Though the design seems to buck tradition, recumbent bikes actually have a long and colorful history. They first appeared at the turn of the century. Then, in the thirties in France, they created a stir by winning some major races, which quickly got them banned because the race officials (spoil sports) said they offered an unfair advantage due to their wind-cheating profile. This decision kept the bikes underground for years. But, you can't keep a good thing down, and today, recumbents are more popular than ever.
Obviously, the major difference between recumbents and conventional bikes is the seating position. You're not sitting so much on top of the seat, as you do on a regular bicycle, you're sitting in the seat, which features full support for your back along with your bottom. The seats are also widely adjustable (often, even the back angle can be changed) for tuning fit and comfort. So, goodbye numb bum!
Because you recline to ride, there's no pressure on your hands and arms and no stress to your back, neck and shoulders. Vision is improved because your head is naturally held upright where you can easily look out and up. Most cyclists who try recumbents come back from rides having noticed things on their regular routes that they had always missed seeing before.
There are many different types of recumbents and the bikes vary in design far more than conventional models.
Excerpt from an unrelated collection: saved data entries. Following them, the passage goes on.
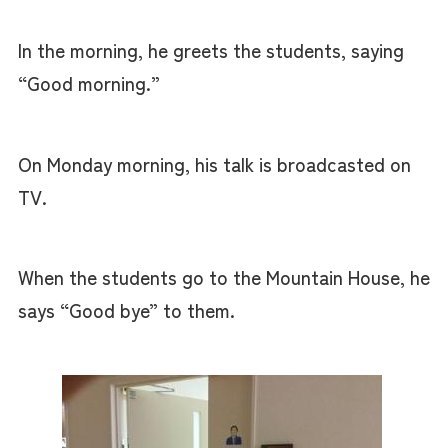
In the morning, he greets the students, saying
“Good morning.”
On Monday morning, his talk is broadcasted on
TV.
When the students go to the Mountain House, he
says “Good bye” to them.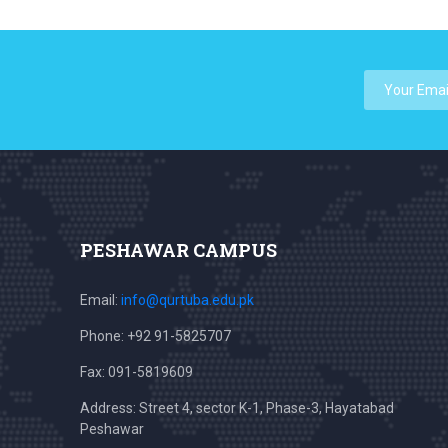
PESHAWAR CAMPUS
Email:
info@qurtuba.edu.pk
Phone: +92 91-5825707
Fax: 091-5819609
Address: Street 4, sector K-1, Phase-3, Hayatabad
Peshawar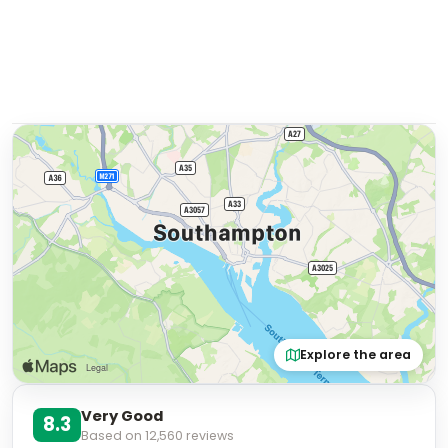
Explore the area
Very Good
8.3
Based on
12,560
reviews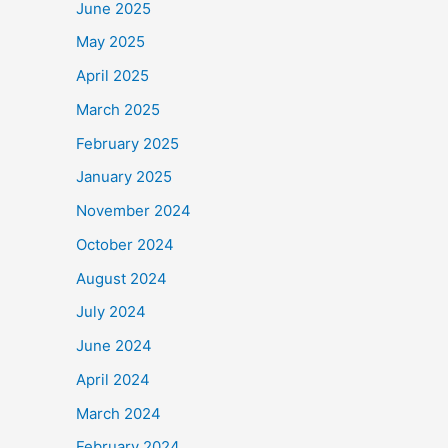
June 2025
May 2025
April 2025
March 2025
February 2025
January 2025
November 2024
October 2024
August 2024
July 2024
June 2024
April 2024
March 2024
February 2024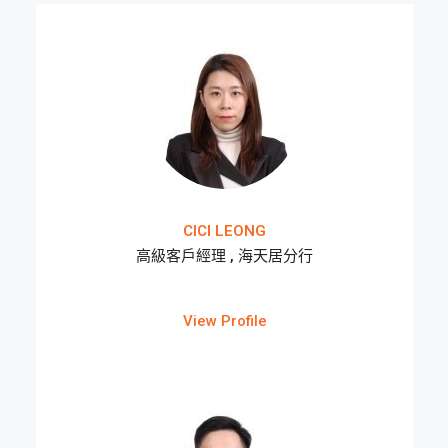
CICI LEONG
高級客戶經理 , 海天居分行
View Profile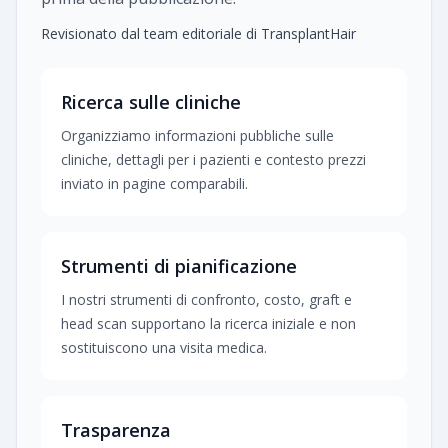
Revisionato dal team editoriale di TransplantHair
Ricerca sulle cliniche
Organizziamo informazioni pubbliche sulle
cliniche, dettagli per i pazienti e contesto prezzi
inviato in pagine comparabili.
Strumenti di pianificazione
I nostri strumenti di confronto, costo, graft e
head scan supportano la ricerca iniziale e non
sostituiscono una visita medica.
Trasparenza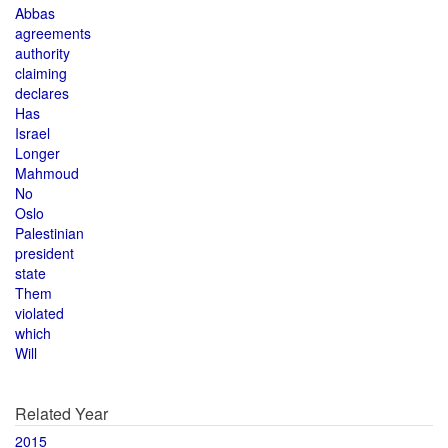
Abbas
agreements
authority
claiming
declares
Has
Israel
Longer
Mahmoud
No
Oslo
Palestinian
president
state
Them
violated
which
Will
Related Year
2015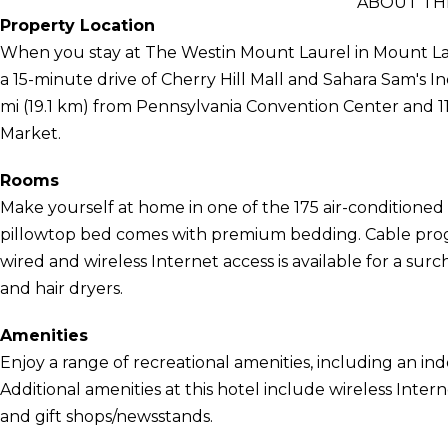
ABOUT TH
Property Location
When you stay at The Westin Mount Laurel in Mount Laurel
a 15-minute drive of Cherry Hill Mall and Sahara Sam's In
mi (19.1 km) from Pennsylvania Convention Center and 11
Market.
Rooms
Make yourself at home in one of the 175 air-conditioned 
pillowtop bed comes with premium bedding. Cable pro
wired and wireless Internet access is available for a sur
and hair dryers.
Amenities
Enjoy a range of recreational amenities, including an indo
Additional amenities at this hotel include wireless Inter
and gift shops/newsstands.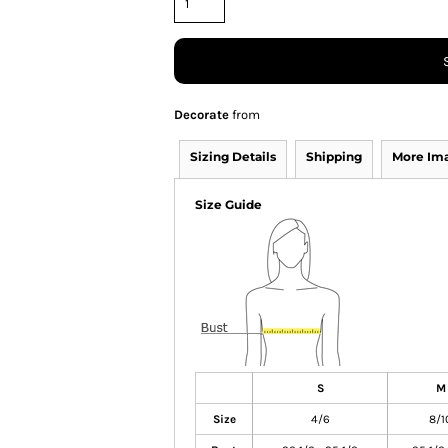
Decorate
from
Sizing Details
Shipping
More Im
Size Guide
S
M
Size
4/6
8/1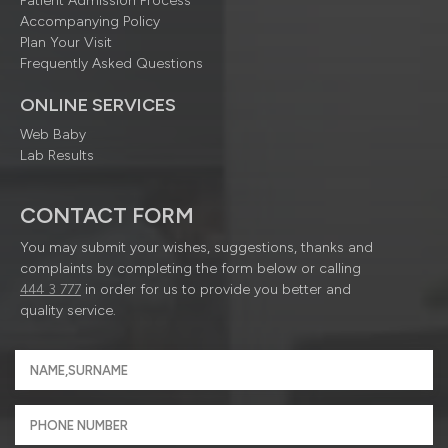
Patient Admission Process
Accompanying Policy
Plan Your Visit
Frequently Asked Questions
ONLINE SERVICES
Web Baby
Lab Results
CONTACT FORM
You may submit your wishes, suggestions, thanks and
complaints by completing the form below or calling
444 3 777
in order for us to provide you better and
quality service.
This makes it trickier to find the right one to buy. Interestingly, once you get into recumbents you may end up buying several because they all ride different enough that you can enjoy owning more than one as many recumbent aficionados do.
As far as disadvantages to recumbents, there aren't many. Generally speaking, they tend to be slightly heavier than standard upright bikes, which translates to slightly slower climbing speeds on some models. But, on a 'bent, you go faster on the flats and downhills, so it evens out. Some cyclists worry that the low profile makes these lowriders invisible in traffic. But, this is debated. The bikes' unusual appearances is actually more attention-getting. Plus, if you're concerned about safety, it's easy enough to mount a flag on your machine to increase visibility.
The best way to check these bikes out is to test ride one. You'll feel strange at first because you're used to the balance point of an upright. But, after a few wobbly feet, you'll gain confidence and begin to cruise and see how much fun these machines can be.